Huffington Post reports that when patients were given doses of prebiotics (food for the probiotics), they showed less negativity, less anxiety and paid more attention to positive information than a placebo group, and that those taking the prebiotics had lower levels of cortisol, the hormone linked with stress, anxiety, and depression. So healthy food leads to less stress and anxiety- a double win!
The New York Times writes that much of our mood begins in our gut, too! They report, “Our supply of neurochemicals — an estimated 50 percent of the dopamine, for example, and a vast majority of the serotonin — originate in the intestine, where these chemical signals regulate appetite, feelings of fullness and digestion. But only in recent years has mainstream psychiatric research given serious consideration to the role microbes might play in creating those chemicals.” Bacteria in our gut actually create these brain chemicals, proving they have a role in intestinal disorders and are correlated with depression and anxiety.
Dr. Mercola shares more research from UCLA that shows the connection between brain function and the gut. Patients with gastro-intestinal disorders felt new or increased depression and anxiety as digestive issues set in. In the research, Dr. Emeran Mayer says, “people with high-vegetable, fiber-based diets have a different composition of their microbiota, or gut environment, than people who eat the more typical Western diet that is high in fat and carbohydrates. [Now] we know that this has an effect not only on the metabolism but also affects brain function.”
And finally, it turns out that a healthy gut is the foundation for good immunity. On EcoWatch, Dr. Mark Hyman writes, “Your gut wall houses 70 percent of the cells that make up your immune system. You might not attribute digestive problems with allergies, arthritis, autoimmune diseases (irritable bowel syndrome, acne, chronic fatigue), mood disorders, autism, dementia and cancer [but] many diseases seemingly unrelated are actually caused by gut problems.”
The best thing about building your gut health is that it can be done easily, quickly and cheaply. The best way to improve your gut health is with a plant-based diet that includes probiotic-rich food.
Foods Full of Probiotics
Fermented foods: Most cultures around the world have some fermented foods in their diet: sauerkraut, kimchi, miso and tempeh are just some of the traditional foods that are bursting with probiotics! Life Foods uses a wide variety of fermented foods in our product line to make it easy (and mega delicious) to eat your way to a healthier gut.

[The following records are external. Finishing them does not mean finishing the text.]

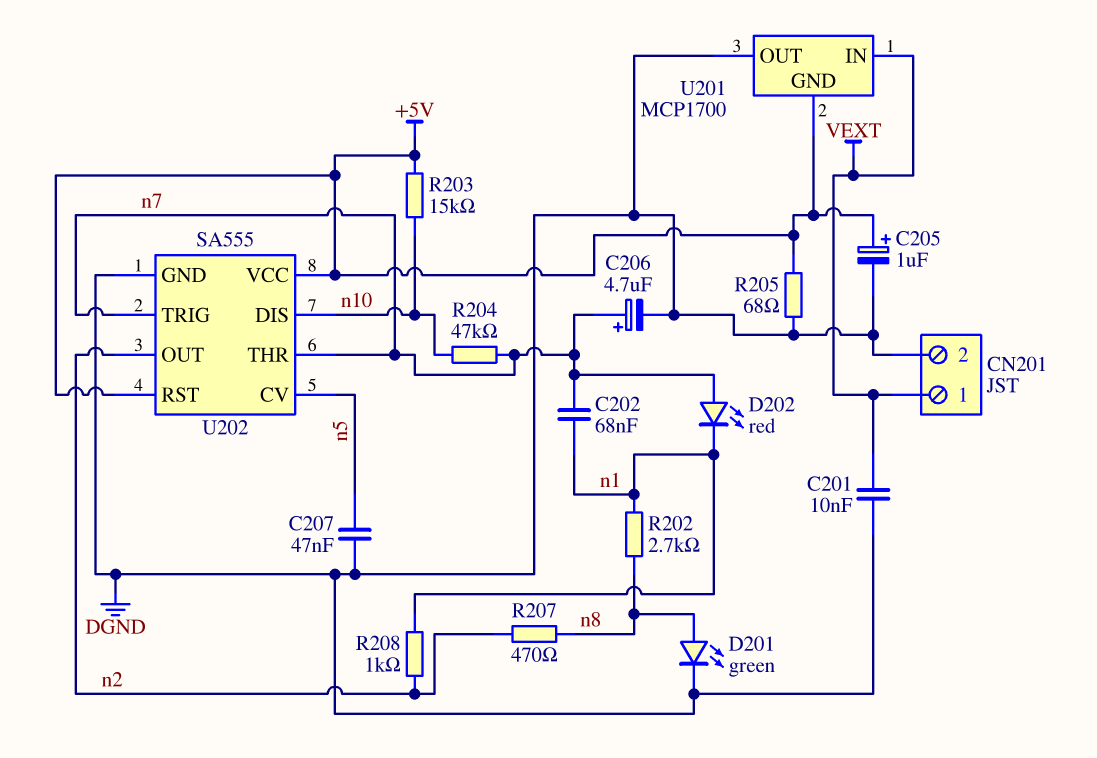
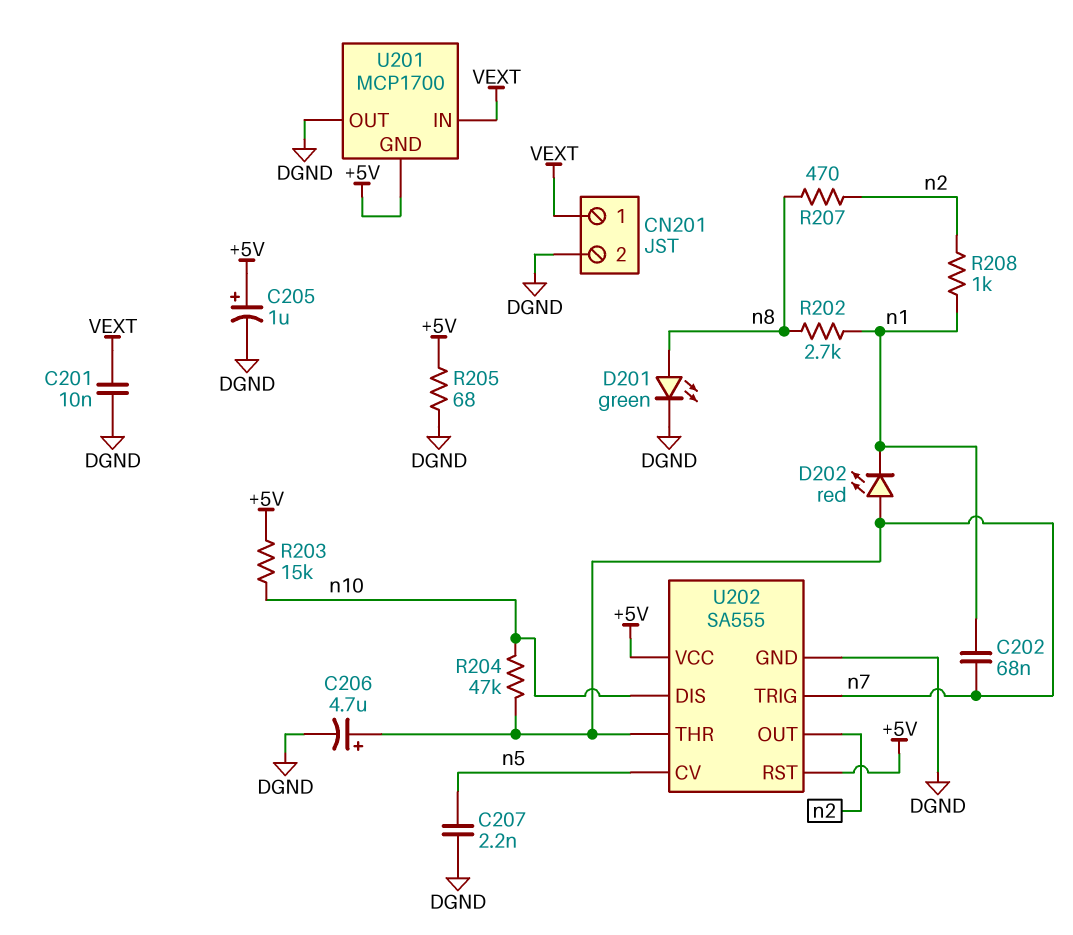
C207: 47nF (DGND, n5) -> 2.2nF (DGND, n5)

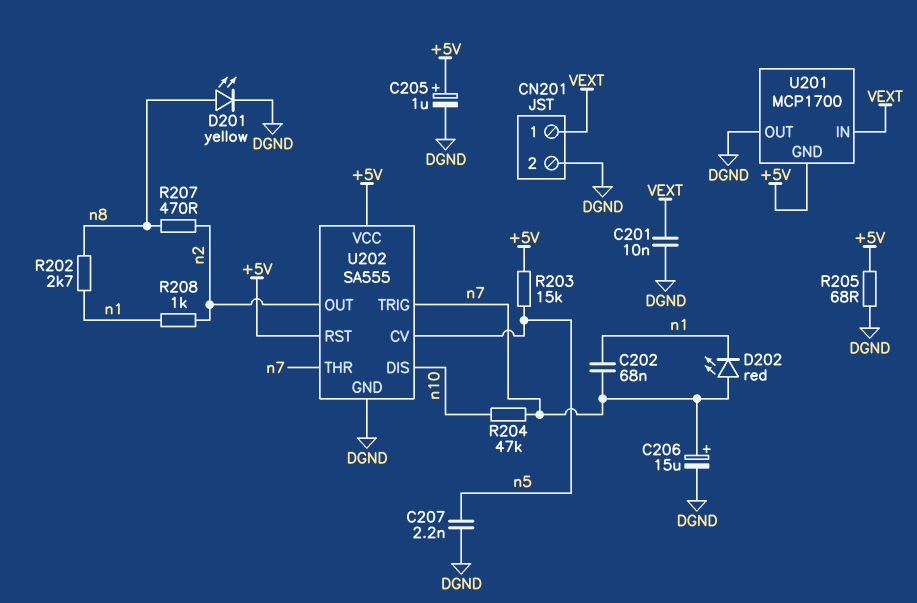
C206: 4.7uF (plus n7, minus DGND) -> 15uF (plus n7, minus DGND)
D201: LED green (A n8, K DGND) -> LED yellow (A n8, K DGND)
R203: 15k (+5V, n10) -> 15k (+5V, n5)

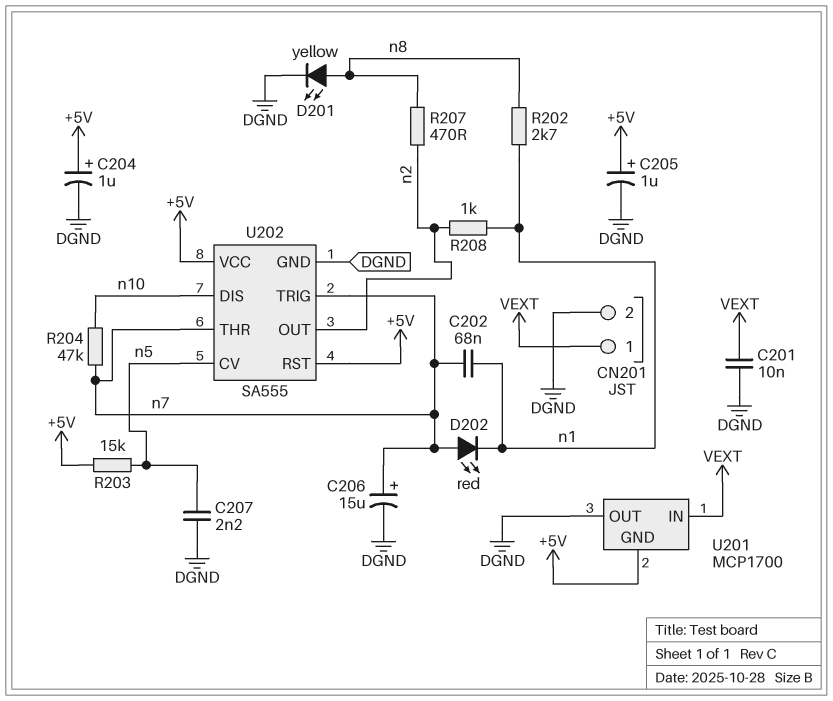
C204: none -> 1uF (plus +5V, minus DGND)
R205: 68 (+5V, DGND) -> none

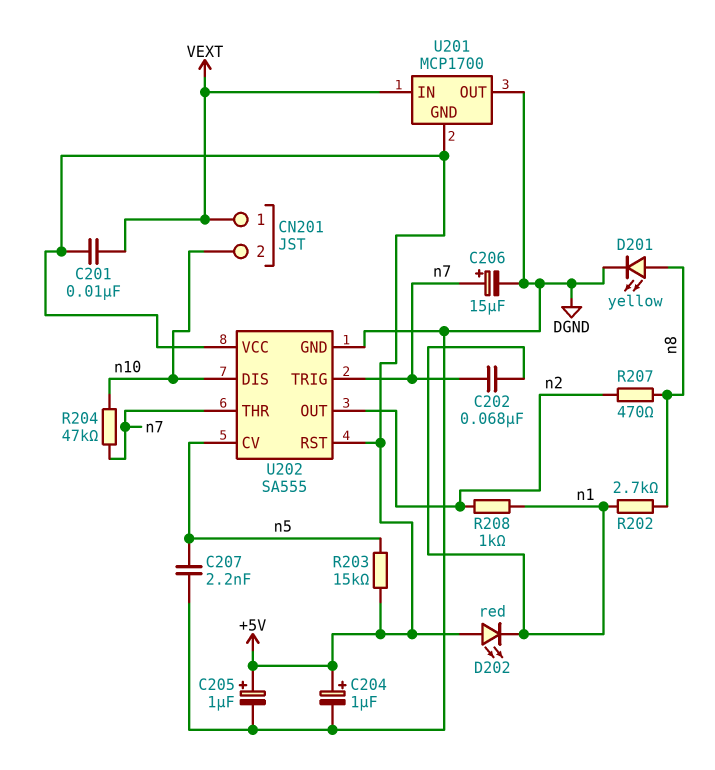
C201: 10nF (DGND, VEXT) -> 10nF (+5V, VEXT)
CN201 pin 2: DGND -> n10
D202: LED red (A n7, K n1) -> LED red (A +5V, K n1)

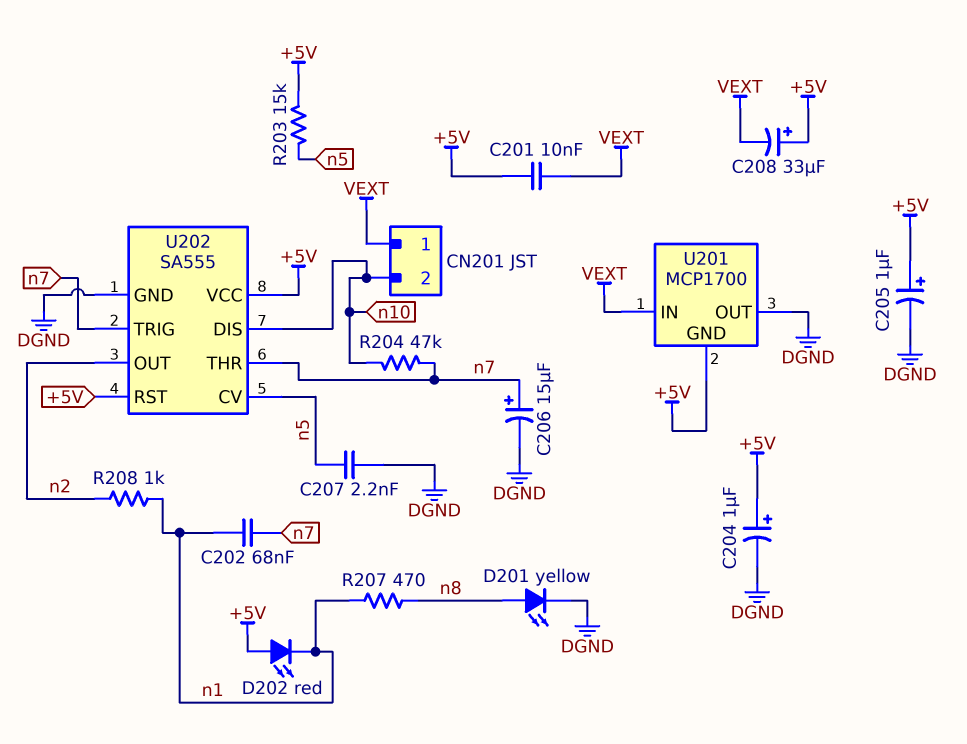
C208: none -> 33uF (plus +5V, minus VEXT)
R202: 2.7k (n1, n8) -> none
R207: 470 (n2, n8) -> 470 (n1, n8)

Life Foods takes old-world methods of fermentation and includes them into our entire product line. Beyond the simple Sauerkraut and Kimchi ferments, we also feature fermented ingredients in our wholesome, organic condiments.

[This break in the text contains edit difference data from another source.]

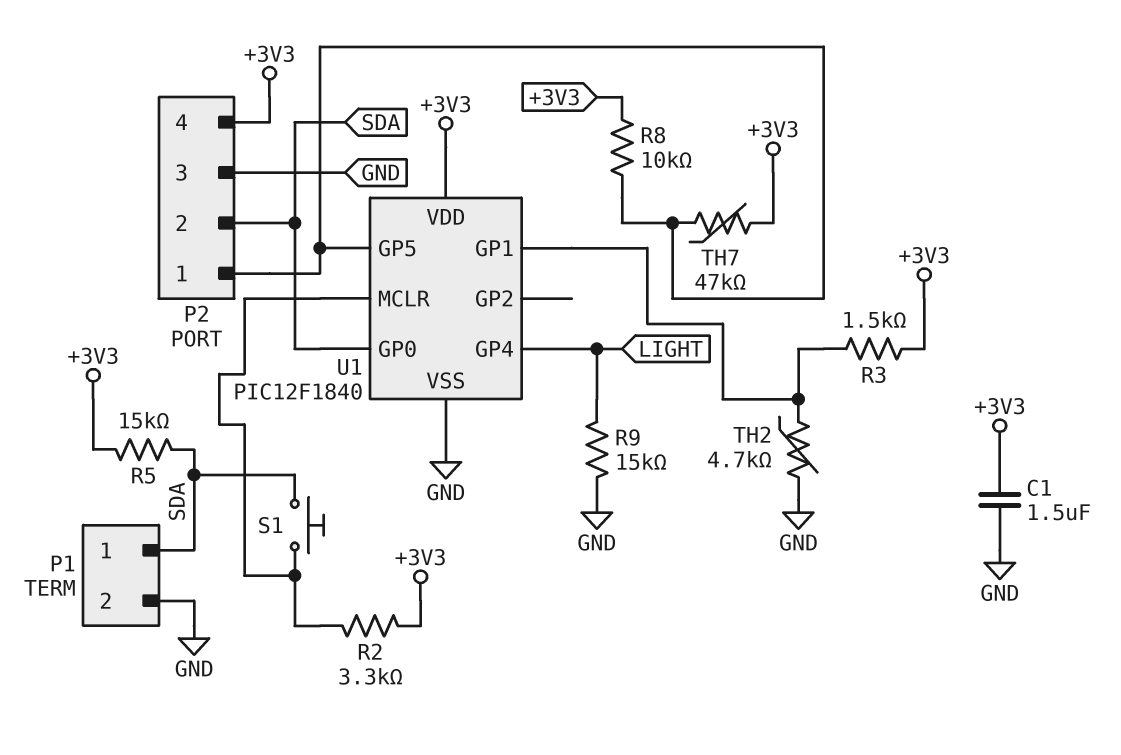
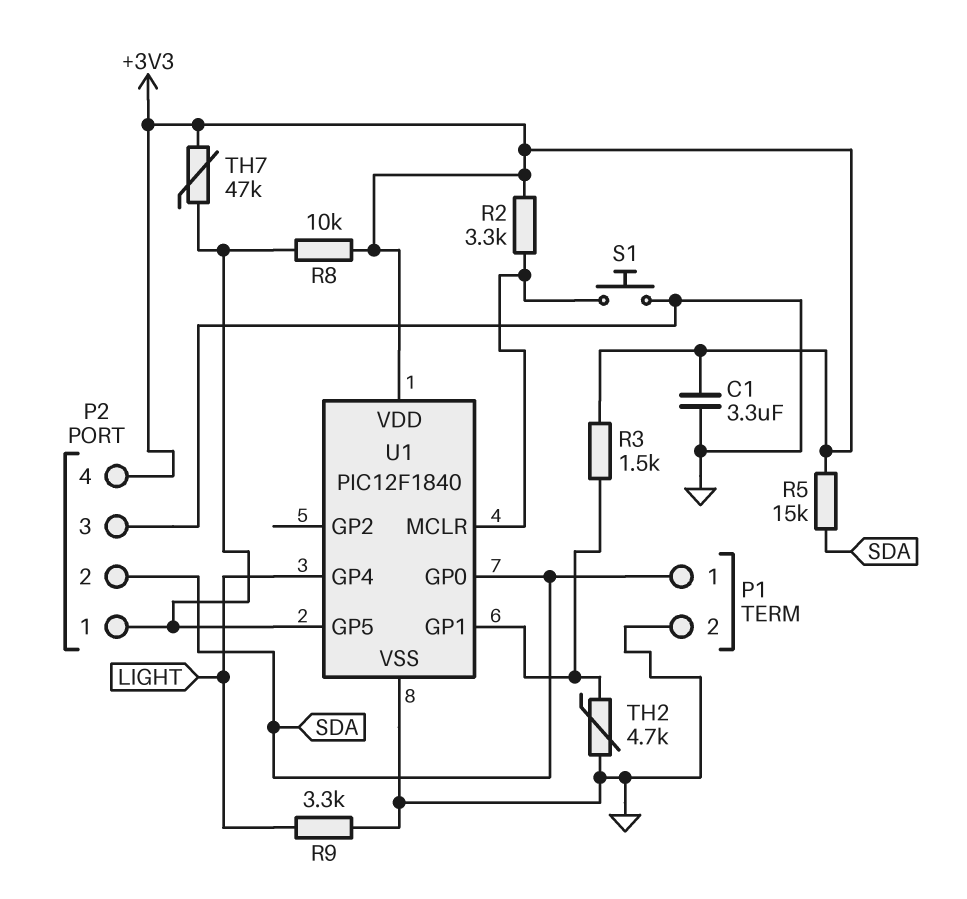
C1: 1.5uF (+3V3, GND) -> 3.3uF (+3V3, GND)
R9: 15k (GND, LIGHT) -> 3.3k (GND, LIGHT)
S1: button (SDA, U1/MCLR) -> button (GND, U1/MCLR)

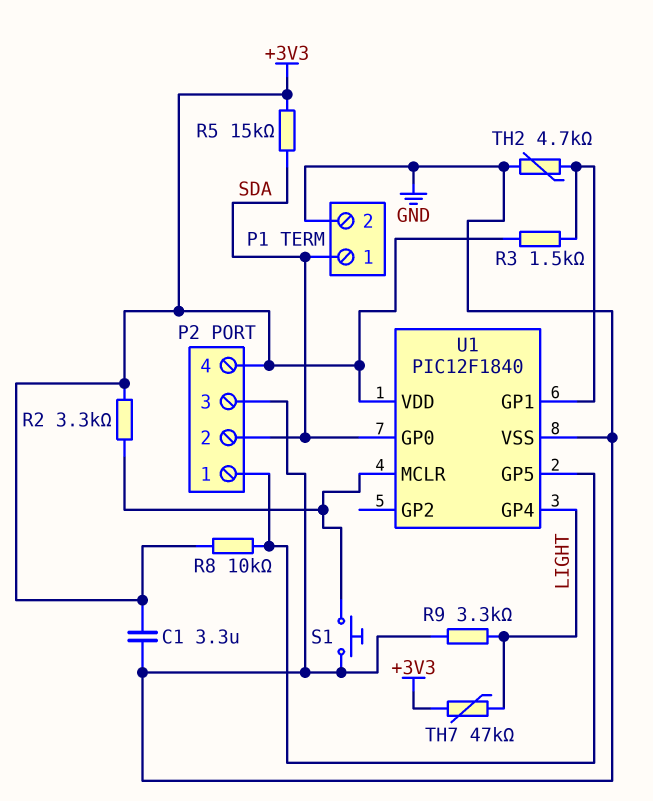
TH7: 47k (+3V3, P2/1) -> 47k (+3V3, LIGHT)

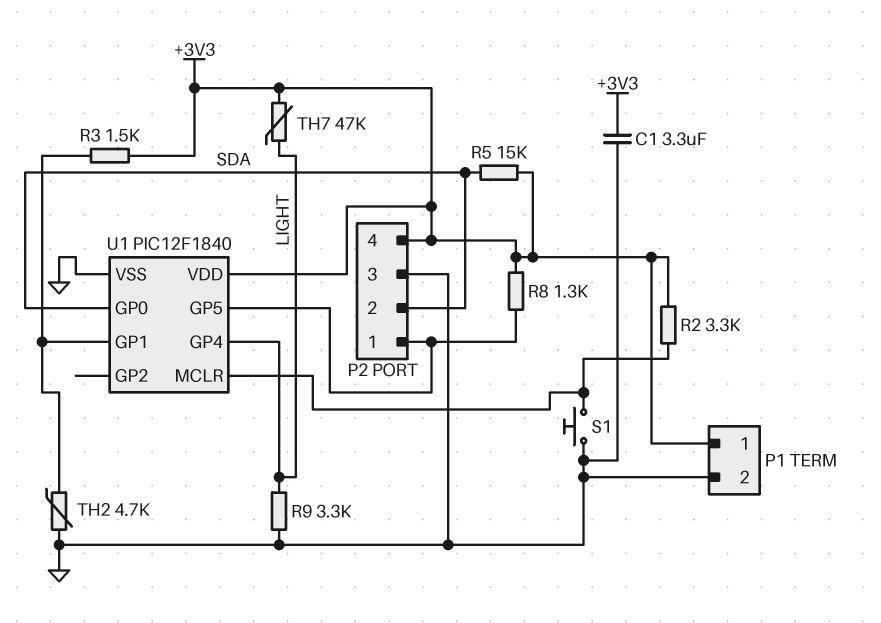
P1 pin 1: SDA -> +3V3
R8: 10k (+3V3, P2/1) -> 1.3k (+3V3, P2/1)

Fermented drinks: Kombucha, kefir and kvass are three traditional fermented beverages that offer a wealth of bubbly probiotics in drinkable form. Made from a variety of ingredients, these drinks are becoming more popular as people learn to love the slightly sour flavor and fizzy texture of fermented beverages.

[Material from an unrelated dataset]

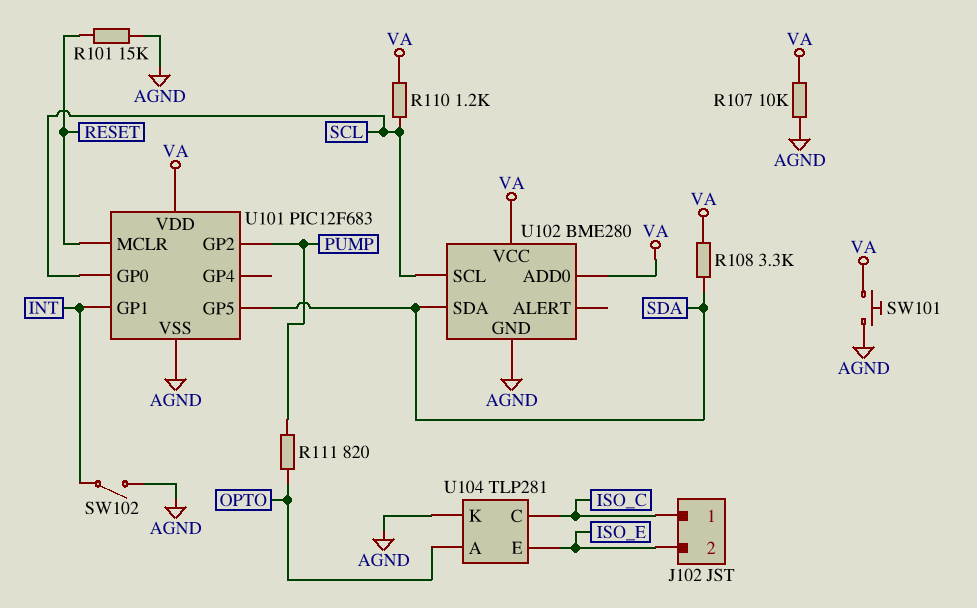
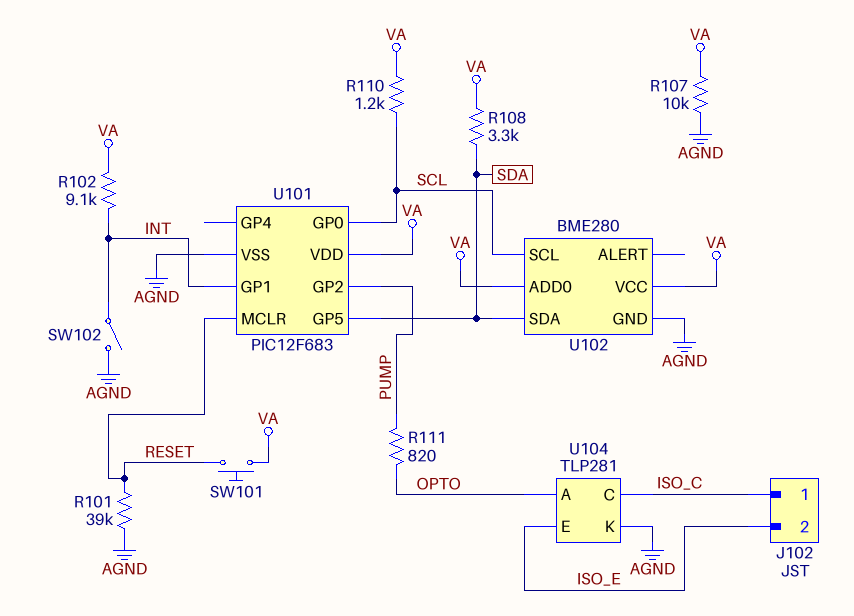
R101: 15k (AGND, RESET) -> 39k (AGND, RESET)
R102: none -> 9.1k (INT, VA)
SW101: button (AGND, VA) -> button (RESET, VA)

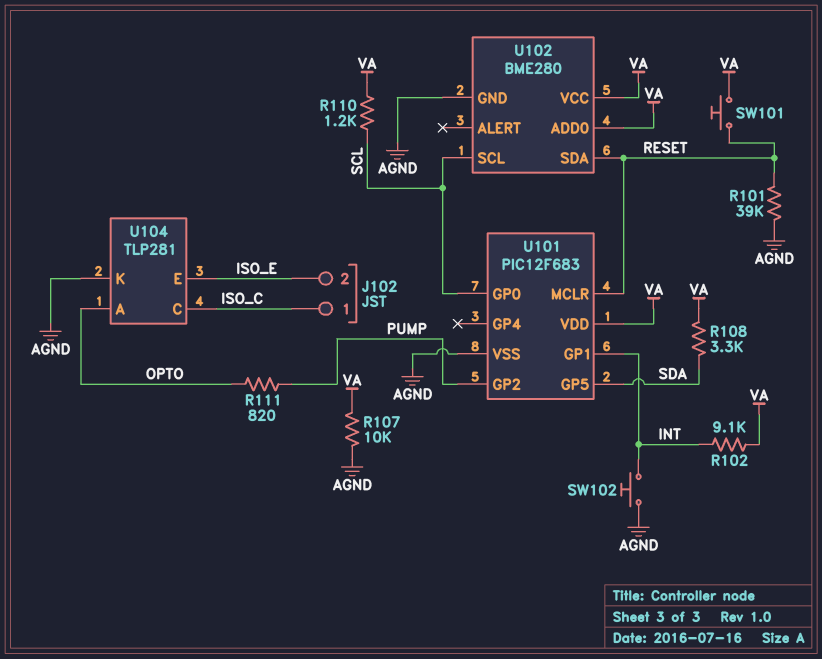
SW102: switch (AGND, INT) -> button (AGND, INT)
U102 pin SDA: SDA -> RESET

Supplements: If you are rebuilding your gut after an illness or a round of antibiotics, probiotic supplements are a great additional booster. Though probiotics are generally safe, be sure to speak with a health care practitioner to get the best, most effective probiotics for your specific condition.
Vegetables and Fruits: While veggies and fruits are not fermented, they are necessary for a healthy and balanced gut. The fiber in fruits and veggies helps to sweep away toxins, and ensure that the good bacterias can thrive. Be sure to eat enough fiber each day, along with a variety of colorful fruits and veggies to make the most of your probiotic foods.